> _PROBLEM DESCRIPTION_
Going through the data, count each line that has the word "округов". Reply with the total and nothing more.

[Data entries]
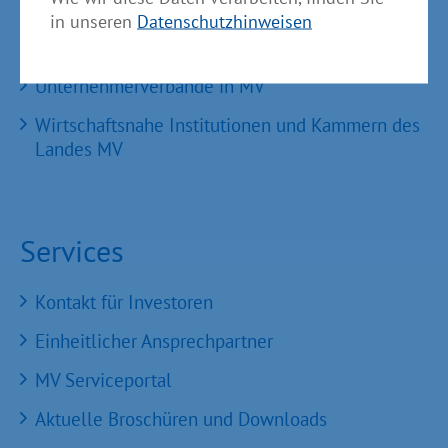
GründerMV
in unseren
Datenschutzhinweisen
Nachfolgezentrale MV
Unternehmerverbände in MV
Wirtschaftsnahe Institutionen und Kammern des
Landes MV
Services
Kontakt für Investoren
Einheitlicher Ansprechpartner
MV Serviceportal
Aktuelle Broschüren und Downloads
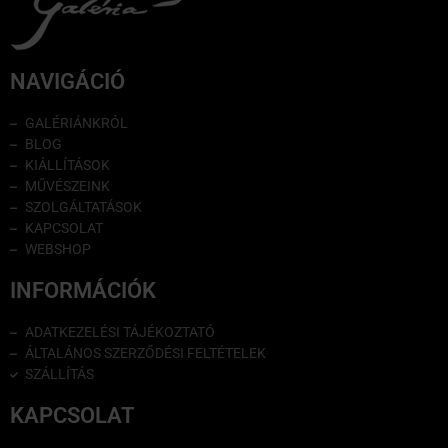
NAVIGÁCIÓ
GALÉRIÁNKRÓL
BLOG
KIÁLLÍTÁSOK
MŰVÉSZEINK
SZOLGÁLTATÁSOK
KAPCSOLAT
WEBSHOP
INFORMÁCIÓK
ADATKEZELÉSI TÁJÉKOZTATÓ
ÁLTALÁNOS SZERZŐDÉSI FELTÉTELEK
SZÁLLÍTÁS
KAPCSOLAT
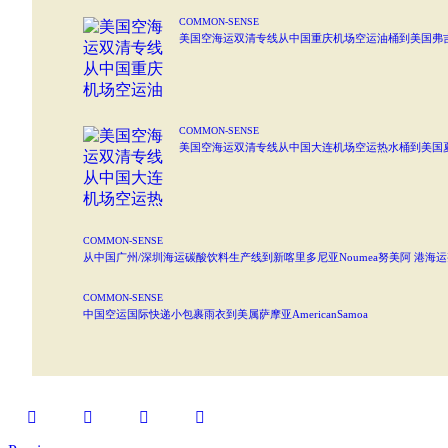
COMMON-SENSE
美国空海运双清专线从中国重庆机场空运油桶到美国弗吉尼亚
COMMON-SENSE
美国空海运双清专线从中国大连机场空运热水桶到美国夏延 
COMMON-SENSE
从中国广州/深圳海运碳酸饮料生产线到新喀里多尼亚Noumea努美阿 港海运整柜
COMMON-SENSE
中国空运国际快递小包裹雨衣到美属萨摩亚AmericanSamoa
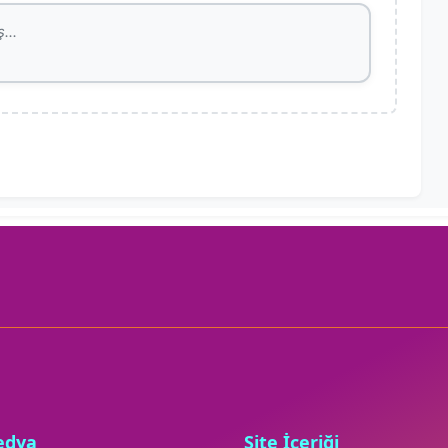
edya
Site İçeriği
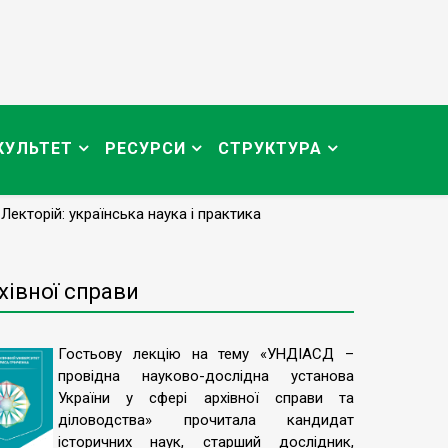
КУЛЬТЕТ
РЕСУРСИ
СТРУКТУРА
Лекторій: українська наука і практика
хівної справи
Гостьову лекцію на тему «УНДІАСД –
провідна науково-дослідна установа
України у сфері архівної справи та
діловодства» прочитала кандидат
історичних наук, старший дослідник,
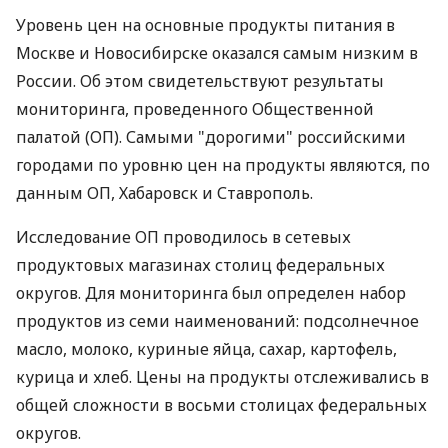
Уровень цен на основные продукты питания в
Москве и Новосибирске оказался самым низким в
России. Об этом свидетельствуют результаты
мониторинга, проведенного Общественной
палатой (ОП). Самыми "дорогими" российскими
городами по уровню цен на продукты являются, по
данным ОП, Хабаровск и Ставрополь.
Исследование ОП проводилось в сетевых
продуктовых магазинах столиц федеральных
округов. Для мониторинга был определен набор
продуктов из семи наименований: подсолнечное
масло, молоко, куриные яйца, сахар, картофель,
курица и хлеб. Цены на продукты отслеживались в
общей сложности в восьми столицах федеральных
округов.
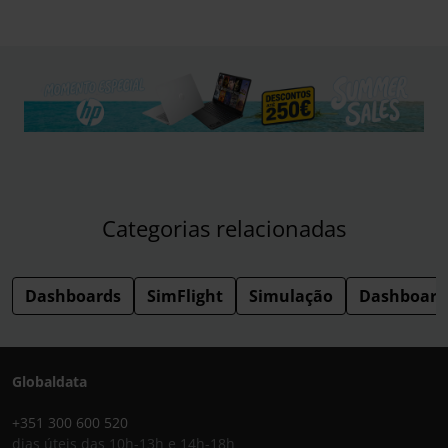
Categorias relacionadas
Dashboards
SimFlight
Simulação
Dashboard
Globaldata
+351 300 600 520
dias úteis das 10h-13h e 14h-18h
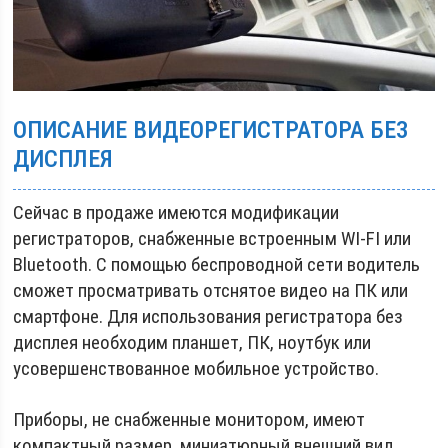
ОПИСАНИЕ ВИДЕОРЕГИСТРАТОРА БЕЗ
ДИСПЛЕЯ
Сейчас в продаже имеются модификации
регистраторов, снабженные встроенным WI-FI или
Bluetooth. С помощью беспроводной сети водитель
сможет просматривать отснятое видео на ПК или
смартфоне. Для использования регистратора без
дисплея необходим планшет, ПК, ноутбук или
усовершенствованное мобильное устройство.
Приборы, не снабженные монитором, имеют
компактный размер, миниатюрный внешний вид,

> _SOLUTION TO THIS PROBLEM_
2